Die Zuschauer, die sich nicht wie gewohnt in der Flatow-Halle wiederfanden, sondern aufgrund Terminüberschneidungen mit dem Kieznachbarn des BTV in der ungewohnten Lobrecht-Halle Platz nehmen mussten, sahen von Anfang an hoch motivierte Kreuzberger, die sich jedoch gerade in der ersten Halbzeit zunächst finden mussten.

Vor allem die ersten zehn Minuten, entrollte sich ein schnelles, wenn auch nicht immer fehlerloses Handballspiel, ein Umstand, welcher sicherlich dem frühen Zeitpunkt in der Saison geschuldet ist. In dieser Phase gelang es vor allem Domenic Lindner, welcher im Verlauf der Partie ganze 8-Mal einnetzten sollte, sich gegen offensiv deckende SG-ler durchzusetzen.

Unterbrochen wurde der Schlagabtausch im Eiltempo (3. Minute: 3:3; 7. Minute 4:5) von einer so unnötigen wie unabsichtlichen roten Karte gegen Moritz Meyer, welcher während eines Tempogegenstoßes der Eintracht nicht mehr rechtzeitig bremsen konnte und den Rechtsaußen der Gegner kurz vor dem Sechser unglücklich abräumte.

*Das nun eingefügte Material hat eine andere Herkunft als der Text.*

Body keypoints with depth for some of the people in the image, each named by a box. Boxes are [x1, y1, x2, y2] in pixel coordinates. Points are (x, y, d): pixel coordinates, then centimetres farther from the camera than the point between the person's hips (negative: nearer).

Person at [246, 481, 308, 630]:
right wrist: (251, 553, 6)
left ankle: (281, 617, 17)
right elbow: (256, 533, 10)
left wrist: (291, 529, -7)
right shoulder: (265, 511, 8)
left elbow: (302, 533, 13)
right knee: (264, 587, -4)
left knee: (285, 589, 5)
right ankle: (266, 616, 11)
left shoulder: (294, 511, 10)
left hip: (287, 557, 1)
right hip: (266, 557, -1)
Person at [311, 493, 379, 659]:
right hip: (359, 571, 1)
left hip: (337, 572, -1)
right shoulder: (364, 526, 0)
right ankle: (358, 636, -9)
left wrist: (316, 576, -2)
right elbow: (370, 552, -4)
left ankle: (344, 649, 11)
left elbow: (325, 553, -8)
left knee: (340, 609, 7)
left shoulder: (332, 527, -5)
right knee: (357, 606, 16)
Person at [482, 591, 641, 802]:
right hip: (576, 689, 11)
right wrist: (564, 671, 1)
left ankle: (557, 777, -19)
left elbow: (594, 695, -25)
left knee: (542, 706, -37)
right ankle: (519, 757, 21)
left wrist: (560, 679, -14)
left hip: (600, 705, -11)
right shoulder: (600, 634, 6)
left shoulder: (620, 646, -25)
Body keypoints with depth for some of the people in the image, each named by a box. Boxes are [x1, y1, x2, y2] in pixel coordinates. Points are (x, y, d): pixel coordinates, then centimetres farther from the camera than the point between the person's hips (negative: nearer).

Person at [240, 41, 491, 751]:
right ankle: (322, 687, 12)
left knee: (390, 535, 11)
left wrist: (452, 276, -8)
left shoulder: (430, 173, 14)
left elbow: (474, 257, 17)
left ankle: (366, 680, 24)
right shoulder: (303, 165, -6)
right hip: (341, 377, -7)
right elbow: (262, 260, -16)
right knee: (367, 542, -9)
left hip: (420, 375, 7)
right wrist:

In der Folge entspann sich, aufgeheizt durch teilweise recht harte Fouls beider Seiten, ein schnelles und hartes, wenn auch nicht immer raffiniertes Handballspiel. In dieser Phase konnte sich keines der beiden Teams entscheiden absetzen, weshalb die Seiten folgerichtig bei einem Stand von 15:15 gewechselt wurden.

Die Ansage für die zweite Halbzeit ergab sich entsprechend aus den Erfahrungen des ersten Durchgangs: Ruhiger, präziser und vor allem unaufgeregt wollte man die zweite Halbzeit gestalten. Und siehe da Coach Jung sah die wohl besten 20 Minuten seiner Mannschaft seit Neuaufstellung des Kaders.

Während es in der ersten Halbzeit vor allem Lindner gewesen war, welcher die HSG im Spiel gehalten hatte, trug sich nun das gesamte Team in die Torschützenliste ein. So konnte ein glänzend aufgelegter Rasmus von Glahn die größer werdenden Lücken in der Abwehr der Eintracht nutzen, um selbst zu punkten, oder Mitspieler sehenswert in Szene zu setzen. Auch Neuzugang Max Geiser konnte so von der Linksaußen-Position punkten. Die HSG gratuliert beiden zu ihren ersten Toren im neuen Trikot.

Auch eine taktische Auszeit des Gasttrainers stoppte die sich entwickelnde Dynamik auf Kreuzberger Seite nicht mehr (34. Minute: 20:16; 46. Minute: 25: 17). Spätestens als Niklas Dubbelmann in der 50. Minute sehenswert zum 27:19 einnetzte, war der HSG der erste Sieg der Saison nicht mehr zu nehmen. Mit einem verdienten zwölf Tore Vorsprung (33:21), konnten die Kreuzberger die ersten zwei Punkte und zeigen, dass sie in der Landesliga den Anspruch haben oben mitzumischen.

Am kommenden Samstag bereits stellt sich die Jung-Truppe auswärts den Charlottenburger Handballern. Anpfiff ist um 19.30 Uhr in der Ann-Freud-Oberschule/ Halemweg 24 in Charlottenburg.